What makes this all the more remarkable is that, for all its rich grassroots talent, Germany has never really managed to produce the sort of player who can genuinely challenge for the big pots. Gabriel Clemens’s run to the world championship semi-finals in 2023 looks in hindsight like a bit of a fluke. Ricardo Pietreczko, Niko Springer and Martin Schindler have won on the Euro Tour but struggled to reproduce that form on the big stages. And frankly, this should not surprise anyone. For any promising German player, however talented, one hurdle above all stands in their way: the English crowd.

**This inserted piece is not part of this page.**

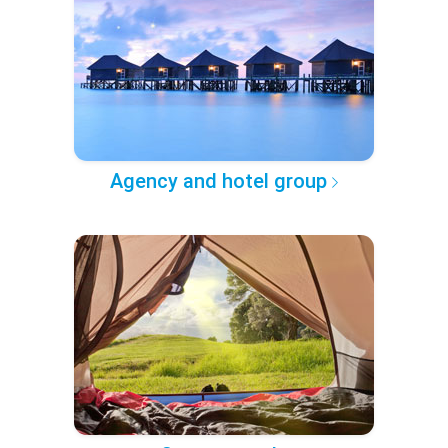
Agency and hotel group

Go back to the very first match of this tournament and the entrance of the unknown debutant Arno Merk was greeted by a chorus of jeers. “For a couple of years now, every time there’s a walk-on I get booed,” says Schindler. Pietreczko endured a nightmarish debut at the 2023 Grand Slam of Darts when he reacted to crowd goading during his game against Beau Greaves, losing his rag and, not long after, the match.

That same year, on his way to the world championship semi-finals, Scott Williams toasted a win over Schindler by declaring that “we’ve won two world wars and one World Cup”, a comment for which he was forced to apologise. But more than any other nationality – even the Scots – Germans seem to get a uniquely hostile reaction from English crowds, part cartoon rivalry and part genuine attempt to secure a competitive edge.

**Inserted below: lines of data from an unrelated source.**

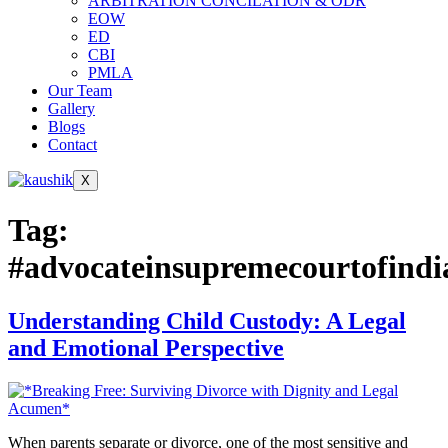
ARBITRATION CONCILATION & ODR
EOW
ED
CBI
PMLA
Our Team
Gallery
Blogs
Contact
X
Tag:
#advocateinsupremecourtofindi
Understanding Child Custody: A Legal
and Emotional Perspective
When parents separate or divorce, one of the most sensitive and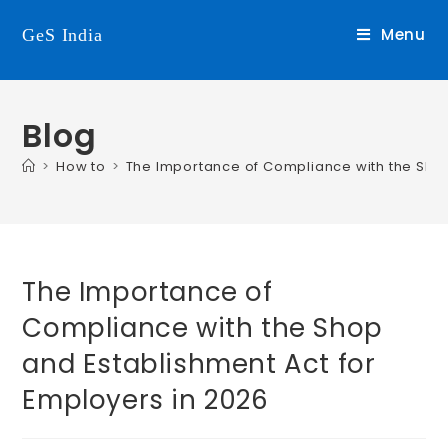
Menu
GeS India
Blog
>
How to
>
The Importance of Compliance with the Shop
The Importance of
Compliance with the Shop
and Establishment Act for
Employers in 2026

Because, of course, this cuts both ways. In recent years prominent English darts players have reported getting very similar treatment from German crowds, most notably during this year’s World Cup. Playing Schindler and Pietreczko in front of a partisan Frankfurt crowd, Littler and Luke Humphries were mercilessly booed during their second-round game, rattled beyond recognition in an 8-4 defeat. Littler was so miffed after being barracked at a tournament in Munich that he boycotted German events for several months.

“Germany’s good when you’re not playing a German,” says Callan Rydz, the world No 40. “I’ve played there a few times against Germans and it can be so hostile.” And this really does make a difference: in his short career Littler has won 27 PDC titles in eight countries, from Belgium to Bahrain, Austria to New Zealand. He’s never won a thing in Germany. Not a Pro Tour, not a Euro Tour, not even a Premier League night. Should he win the World Masters in Milton Keynes next month only two majors will be missing from his CV – the European Championship and the World Cup. By no coincidence, these are the only two played in Germany.

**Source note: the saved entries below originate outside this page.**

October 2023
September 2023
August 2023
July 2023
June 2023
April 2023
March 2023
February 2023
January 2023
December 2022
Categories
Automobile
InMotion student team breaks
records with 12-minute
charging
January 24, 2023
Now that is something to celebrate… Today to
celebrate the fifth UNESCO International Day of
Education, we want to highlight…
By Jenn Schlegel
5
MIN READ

Throw in a little minor beef with Pietreczko last year (over showboat finishes) and Schindler this (over an innocuous comment in a post-match interview), and it’s worth asking: does Littler have a Germany problem? “Yeah, I mean, whatever. I don’t know,” he said when the question was put to him. “The crowds were good in Dortmund. Not really any booing going on. So maybe I might try a Euro Tour, and if they start booing me then, I won’t go.”

Brzezinski plays down the idea of a full-blown rivalry, pointing out that players such as Stephen Bunting and Phil Taylor have always been very warmly received by German crowds. And perhaps there is a more performative dimension to the booing than is often appreciated, two very similar darting cultures separated by a common language. Secretly, they love us. Secretly, we need them. And sometimes the only way you can really express this symbiotic relationship is through second world war tropes and pantomime jeering. It sounds a lot like hatred. But really, it feels a lot like love.